Would you give all of the records again, exactly as they read?

*** Opening of DATASET ENTRIES ***

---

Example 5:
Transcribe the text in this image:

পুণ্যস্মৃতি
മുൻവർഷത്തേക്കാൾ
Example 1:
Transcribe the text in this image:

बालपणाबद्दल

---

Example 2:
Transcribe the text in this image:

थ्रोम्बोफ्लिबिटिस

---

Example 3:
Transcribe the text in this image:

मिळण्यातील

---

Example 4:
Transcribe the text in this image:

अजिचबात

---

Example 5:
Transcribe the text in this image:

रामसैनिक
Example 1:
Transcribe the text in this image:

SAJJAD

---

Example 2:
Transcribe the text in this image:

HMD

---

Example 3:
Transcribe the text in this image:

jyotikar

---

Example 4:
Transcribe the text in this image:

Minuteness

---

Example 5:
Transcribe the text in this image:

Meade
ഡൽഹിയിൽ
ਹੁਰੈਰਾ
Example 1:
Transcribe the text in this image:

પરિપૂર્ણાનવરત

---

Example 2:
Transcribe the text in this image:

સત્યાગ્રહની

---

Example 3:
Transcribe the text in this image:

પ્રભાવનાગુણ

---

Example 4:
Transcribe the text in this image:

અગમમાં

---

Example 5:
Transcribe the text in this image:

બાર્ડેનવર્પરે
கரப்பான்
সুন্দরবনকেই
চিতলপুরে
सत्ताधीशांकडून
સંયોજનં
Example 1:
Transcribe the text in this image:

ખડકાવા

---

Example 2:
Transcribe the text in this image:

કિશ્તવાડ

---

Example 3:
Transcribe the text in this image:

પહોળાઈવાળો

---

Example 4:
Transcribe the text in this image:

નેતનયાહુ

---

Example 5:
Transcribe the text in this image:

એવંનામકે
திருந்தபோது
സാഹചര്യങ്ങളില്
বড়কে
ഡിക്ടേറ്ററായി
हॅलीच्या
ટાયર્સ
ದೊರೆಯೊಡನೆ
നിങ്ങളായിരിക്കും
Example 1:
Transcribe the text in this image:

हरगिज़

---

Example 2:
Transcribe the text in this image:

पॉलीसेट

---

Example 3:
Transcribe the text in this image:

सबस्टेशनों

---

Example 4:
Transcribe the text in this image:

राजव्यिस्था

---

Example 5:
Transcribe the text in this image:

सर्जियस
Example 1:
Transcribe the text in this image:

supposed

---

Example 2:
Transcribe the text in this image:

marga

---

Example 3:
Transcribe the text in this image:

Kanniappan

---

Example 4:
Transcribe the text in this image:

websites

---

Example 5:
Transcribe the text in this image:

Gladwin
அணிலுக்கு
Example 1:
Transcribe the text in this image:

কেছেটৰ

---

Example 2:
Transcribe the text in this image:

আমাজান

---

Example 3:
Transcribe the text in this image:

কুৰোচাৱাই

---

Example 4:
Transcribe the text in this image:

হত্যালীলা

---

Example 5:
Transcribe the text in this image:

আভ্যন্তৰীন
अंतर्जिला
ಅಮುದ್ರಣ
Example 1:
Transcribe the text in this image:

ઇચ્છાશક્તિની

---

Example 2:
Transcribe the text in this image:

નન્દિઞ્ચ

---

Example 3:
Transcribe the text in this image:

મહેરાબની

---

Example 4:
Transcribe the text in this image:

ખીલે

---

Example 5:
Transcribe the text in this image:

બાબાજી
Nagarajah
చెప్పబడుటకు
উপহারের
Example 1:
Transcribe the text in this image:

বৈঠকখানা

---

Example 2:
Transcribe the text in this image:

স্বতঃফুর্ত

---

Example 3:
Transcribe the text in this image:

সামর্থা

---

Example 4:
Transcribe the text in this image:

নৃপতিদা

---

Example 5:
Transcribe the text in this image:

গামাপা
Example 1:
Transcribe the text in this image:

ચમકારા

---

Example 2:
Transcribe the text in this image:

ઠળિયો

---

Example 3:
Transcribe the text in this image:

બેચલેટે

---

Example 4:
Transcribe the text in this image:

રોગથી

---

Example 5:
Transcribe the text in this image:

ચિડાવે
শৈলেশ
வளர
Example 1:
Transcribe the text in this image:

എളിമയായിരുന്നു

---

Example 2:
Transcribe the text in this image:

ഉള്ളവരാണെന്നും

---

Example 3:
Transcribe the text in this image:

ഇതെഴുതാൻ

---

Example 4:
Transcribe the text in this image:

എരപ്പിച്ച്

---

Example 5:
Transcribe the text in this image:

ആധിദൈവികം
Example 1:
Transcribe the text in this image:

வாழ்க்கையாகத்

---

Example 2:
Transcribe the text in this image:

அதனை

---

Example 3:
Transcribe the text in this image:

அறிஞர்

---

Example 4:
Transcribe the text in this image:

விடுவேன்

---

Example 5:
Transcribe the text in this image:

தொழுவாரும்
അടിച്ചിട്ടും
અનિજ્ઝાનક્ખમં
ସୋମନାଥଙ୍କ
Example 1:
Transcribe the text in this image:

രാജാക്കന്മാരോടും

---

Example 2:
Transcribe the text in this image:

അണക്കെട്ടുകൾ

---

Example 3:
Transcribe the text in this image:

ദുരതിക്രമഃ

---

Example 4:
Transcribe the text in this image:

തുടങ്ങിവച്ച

*** Close of DATASET ENTRIES ***

REPLY →
---

Example 5:
Transcribe the text in this image:

পুণ্যস্মৃতি
മുൻവർഷത്തേക്കാൾ
Example 1:
Transcribe the text in this image:

बालपणाबद्दल

---

Example 2:
Transcribe the text in this image:

थ्रोम्बोफ्लिबिटिस

---

Example 3:
Transcribe the text in this image:

मिळण्यातील

---

Example 4:
Transcribe the text in this image:

अजिचबात

---

Example 5:
Transcribe the text in this image:

रामसैनिक
Example 1:
Transcribe the text in this image:

SAJJAD

---

Example 2:
Transcribe the text in this image:

HMD

---

Example 3:
Transcribe the text in this image:

jyotikar

---

Example 4:
Transcribe the text in this image:

Minuteness

---

Example 5:
Transcribe the text in this image:

Meade
ഡൽഹിയിൽ
ਹੁਰੈਰਾ
Example 1:
Transcribe the text in this image:

પરિપૂર્ણાનવરત

---

Example 2:
Transcribe the text in this image:

સત્યાગ્રહની

---

Example 3:
Transcribe the text in this image:

પ્રભાવનાગુણ

---

Example 4:
Transcribe the text in this image:

અગમમાં

---

Example 5:
Transcribe the text in this image:

બાર્ડેનવર્પરે
கரப்பான்
সুন্দরবনকেই
চিতলপুরে
सत्ताधीशांकडून
સંયોજનં
Example 1:
Transcribe the text in this image:

ખડકાવા

---

Example 2:
Transcribe the text in this image:

કિશ્તવાડ

---

Example 3:
Transcribe the text in this image:

પહોળાઈવાળો

---

Example 4:
Transcribe the text in this image:

નેતનયાહુ

---

Example 5:
Transcribe the text in this image:

એવંનામકે
திருந்தபோது
സാഹചര്യങ്ങളില്
বড়কে
ഡിക്ടേറ്ററായി
हॅलीच्या
ટાયર્સ
ದೊರೆಯೊಡನೆ
നിങ്ങളായിരിക്കും
Example 1:
Transcribe the text in this image:

हरगिज़

---

Example 2:
Transcribe the text in this image:

पॉलीसेट

---

Example 3:
Transcribe the text in this image:

सबस्टेशनों

---

Example 4:
Transcribe the text in this image:

राजव्यिस्था

---

Example 5:
Transcribe the text in this image:

सर्जियस
Example 1:
Transcribe the text in this image:

supposed

---

Example 2:
Transcribe the text in this image:

marga

---

Example 3:
Transcribe the text in this image:

Kanniappan

---

Example 4:
Transcribe the text in this image:

websites

---

Example 5:
Transcribe the text in this image:

Gladwin
அணிலுக்கு
Example 1:
Transcribe the text in this image:

কেছেটৰ

---

Example 2:
Transcribe the text in this image:

আমাজান

---

Example 3:
Transcribe the text in this image:

কুৰোচাৱাই

---

Example 4:
Transcribe the text in this image:

হত্যালীলা

---

Example 5:
Transcribe the text in this image:

আভ্যন্তৰীন
अंतर्जिला
ಅಮುದ್ರಣ
Example 1:
Transcribe the text in this image:

ઇચ્છાશક્તિની

---

Example 2:
Transcribe the text in this image:

નન્દિઞ્ચ

---

Example 3:
Transcribe the text in this image:

મહેરાબની

---

Example 4:
Transcribe the text in this image:

ખીલે

---

Example 5:
Transcribe the text in this image:

બાબાજી
Nagarajah
చెప్పబడుటకు
উপহারের
Example 1:
Transcribe the text in this image:

বৈঠকখানা

---

Example 2:
Transcribe the text in this image:

স্বতঃফুর্ত

---

Example 3:
Transcribe the text in this image:

সামর্থা

---

Example 4:
Transcribe the text in this image:

নৃপতিদা

---

Example 5:
Transcribe the text in this image:

গামাপা
Example 1:
Transcribe the text in this image:

ચમકારા

---

Example 2:
Transcribe the text in this image:

ઠળિયો

---

Example 3:
Transcribe the text in this image:

બેચલેટે

---

Example 4:
Transcribe the text in this image:

રોગથી

---

Example 5:
Transcribe the text in this image:

ચિડાવે
শৈলেশ
வளர
Example 1:
Transcribe the text in this image:

എളിമയായിരുന്നു

---

Example 2:
Transcribe the text in this image:

ഉള്ളവരാണെന്നും

---

Example 3:
Transcribe the text in this image:

ഇതെഴുതാൻ

---

Example 4:
Transcribe the text in this image:

എരപ്പിച്ച്

---

Example 5:
Transcribe the text in this image:

ആധിദൈവികം
Example 1:
Transcribe the text in this image:

வாழ்க்கையாகத்

---

Example 2:
Transcribe the text in this image:

அதனை

---

Example 3:
Transcribe the text in this image:

அறிஞர்

---

Example 4:
Transcribe the text in this image:

விடுவேன்

---

Example 5:
Transcribe the text in this image:

தொழுவாரும்
അടിച്ചിട്ടും
અનિજ્ઝાનક્ખમં
ସୋମନାଥଙ୍କ
Example 1:
Transcribe the text in this image:

രാജാക്കന്മാരോടും

---

Example 2:
Transcribe the text in this image:

അണക്കെട്ടുകൾ

---

Example 3:
Transcribe the text in this image:

ദുരതിക്രമഃ

---

Example 4:
Transcribe the text in this image:

തുടങ്ങിവച്ച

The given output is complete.